O sucesso da jovem KIMPA VITA não foi sem conssequências. A Inveja e a íntriga, para não mencionar a persseguição da igreja catolica e dos principes do Soyo contra ela sempre a acompanharam. Não demorou muito e aconteceu o que havería de acontecer, porque a profecia Kikongo já previa isso: Kimpa Vita e o seu filho foram capturados (1706) e ela foi acusada de “herege” e de feiticeira. Os milagres que ela fazia foram considerados de “kindoki”, ou seja, “makumba”. A sentença foi logo ditada pela inquisição Catolica: pena de morte!

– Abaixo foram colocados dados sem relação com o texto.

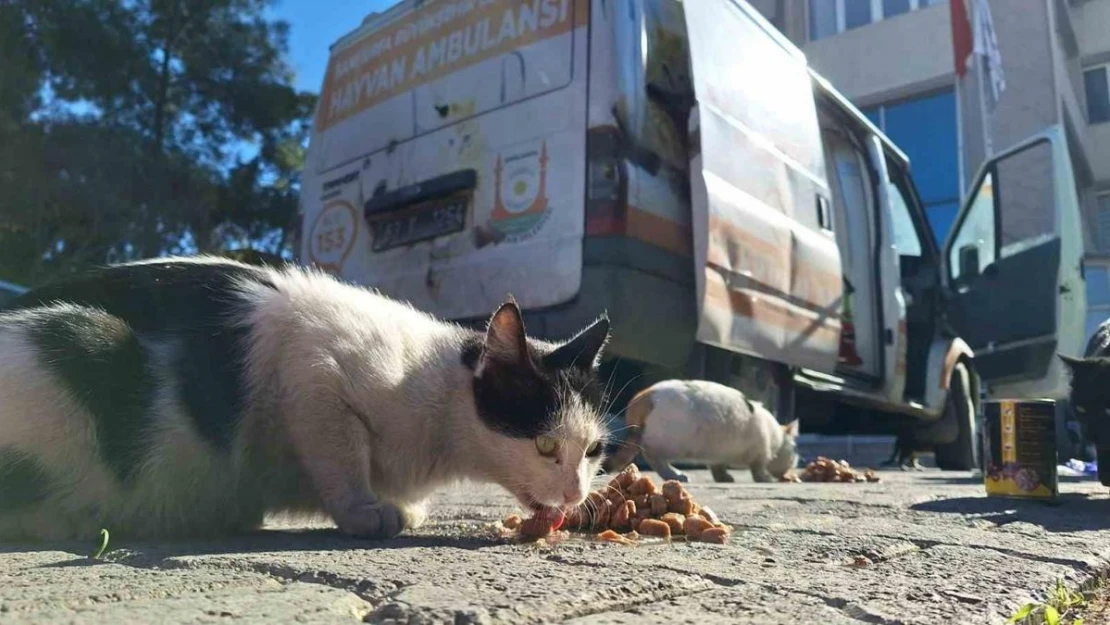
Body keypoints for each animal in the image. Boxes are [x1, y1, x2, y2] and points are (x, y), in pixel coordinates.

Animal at [0, 256, 617, 539]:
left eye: (592, 452)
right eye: (544, 445)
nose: (575, 493)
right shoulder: (312, 371)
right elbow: (341, 457)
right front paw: (366, 510)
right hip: (85, 340)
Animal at [603, 377, 794, 484]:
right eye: (795, 450)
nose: (792, 466)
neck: (777, 436)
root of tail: (644, 397)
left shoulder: (717, 454)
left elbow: (717, 466)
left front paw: (723, 477)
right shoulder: (761, 451)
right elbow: (758, 467)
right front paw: (765, 478)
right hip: (670, 442)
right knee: (652, 456)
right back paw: (676, 475)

Um dia após o seu julgamento e condenação, isto no dia 02 de julho de 1706, Kimpa Vita e o seu bebé foram queimados vivos nas fogueiras da inquisição católica, na região de “Evolulu”, nos arredores de Mbanza Congo.

Legado

Kimpa Vita é considerada uma das primeiras mulheres africanas a lutar contra a dominação cultural e religiosa europeias. Ela fez algo que era inimaginavel no seu tempo: desafiou as autoridades catolicas portuguesas com uma nova doutrina pró-africana, que apresentava Cristo e os seus apostolos como africanos (negros) e não brancos e loiros. Kimpa Vita foi ainda mais longe: na sua doutrina, Cristo e os apostolos, tinham nascido no Kongo e tinham nomes africanos, e falavam kikongo. Esse ensino, inspirou em muitos africanos, orgulho, força e unidade, que representavam um perigo para a expansão do colonialismo português. Outros ensinamentos de Kimpa incluíam: Maria, a mãe de Jesus, era escrava de um monarca do Kongo; no céu também iam africanos (negros) após a morte (a igreja Catolica na altura não ensinava isso).

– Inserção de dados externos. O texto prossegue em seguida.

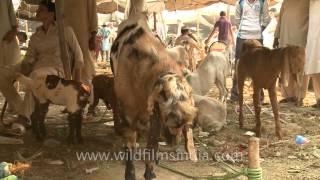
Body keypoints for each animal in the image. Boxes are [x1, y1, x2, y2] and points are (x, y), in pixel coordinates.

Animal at [110, 0, 198, 179]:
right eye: (164, 93)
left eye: (188, 95)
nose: (181, 118)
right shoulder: (127, 113)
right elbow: (130, 146)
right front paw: (130, 174)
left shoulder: (154, 117)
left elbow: (152, 146)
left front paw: (150, 172)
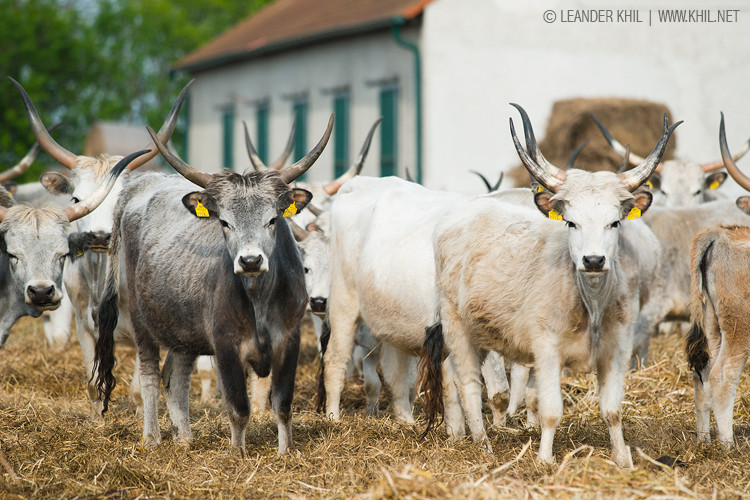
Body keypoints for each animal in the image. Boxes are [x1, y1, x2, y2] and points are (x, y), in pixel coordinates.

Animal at [93, 115, 333, 455]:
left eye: (273, 220)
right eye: (224, 222)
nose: (250, 260)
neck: (258, 298)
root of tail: (144, 183)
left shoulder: (289, 339)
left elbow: (282, 404)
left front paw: (285, 452)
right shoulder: (225, 345)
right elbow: (238, 407)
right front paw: (238, 452)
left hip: (183, 331)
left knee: (175, 376)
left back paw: (184, 438)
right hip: (142, 321)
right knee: (150, 375)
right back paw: (151, 438)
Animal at [420, 104, 678, 466]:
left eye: (615, 222)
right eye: (571, 222)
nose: (593, 260)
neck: (590, 304)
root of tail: (465, 209)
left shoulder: (617, 350)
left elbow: (612, 410)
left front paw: (622, 459)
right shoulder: (546, 351)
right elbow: (551, 410)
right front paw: (544, 460)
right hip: (456, 325)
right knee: (467, 382)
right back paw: (482, 444)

Dois séculos mais tarde, os ensinamentos de Kimpa Vita foram revitalizados por outro “profeta” das terras do Kongo. O seu nome era Simão KIMBANGU e os seus seguidores foram identificados como “Kimbanguistas”. Simão Kimbangu revitalizou Kimpa Vita e certa vez questionou: “porquê que Maria não foi chamada de feiticeira, mas sim Kimpa vita, será que era por ser negra e africana? Para nós Kimpa Vita é uma profeta. Profeta do Kongo, profeta dos africanos”.

Via Facebook/ANADAMBA

Comentário

3 Comments

  1. É uma informação rica em conhecimento, é triste como não somos ensinados sobre pessoas como Kimpa Vita nas escolas. Em vez disso nos embutem com conhecimento roubados de África e transformado para liderar ou escravizar o africano.

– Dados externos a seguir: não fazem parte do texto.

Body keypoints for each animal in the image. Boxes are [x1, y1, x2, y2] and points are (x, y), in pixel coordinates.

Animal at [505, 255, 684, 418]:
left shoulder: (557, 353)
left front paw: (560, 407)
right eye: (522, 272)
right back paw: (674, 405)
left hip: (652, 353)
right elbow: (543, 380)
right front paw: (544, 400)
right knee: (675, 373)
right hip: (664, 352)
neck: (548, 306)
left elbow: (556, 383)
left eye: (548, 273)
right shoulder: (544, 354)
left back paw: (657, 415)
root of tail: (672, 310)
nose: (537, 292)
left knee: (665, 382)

  2. Foi muito bom e benéfico ter conhecido a historia de Kimpa Vita,
    isso me deu a entender que o povo africano ate hoje é escravo da idiologia portuguesa

  3. Verdade que precisa ser sabida pelos africanos e pelo mundo. Ainda seremos libertos dessa doença e catástrofe ocidental.
    Que os africanos despertem e possamos ser um povo livre e liberto.
    Busquemos o conhecimento e a verdade.
    Foi bom ler a história de Kimpa Vita.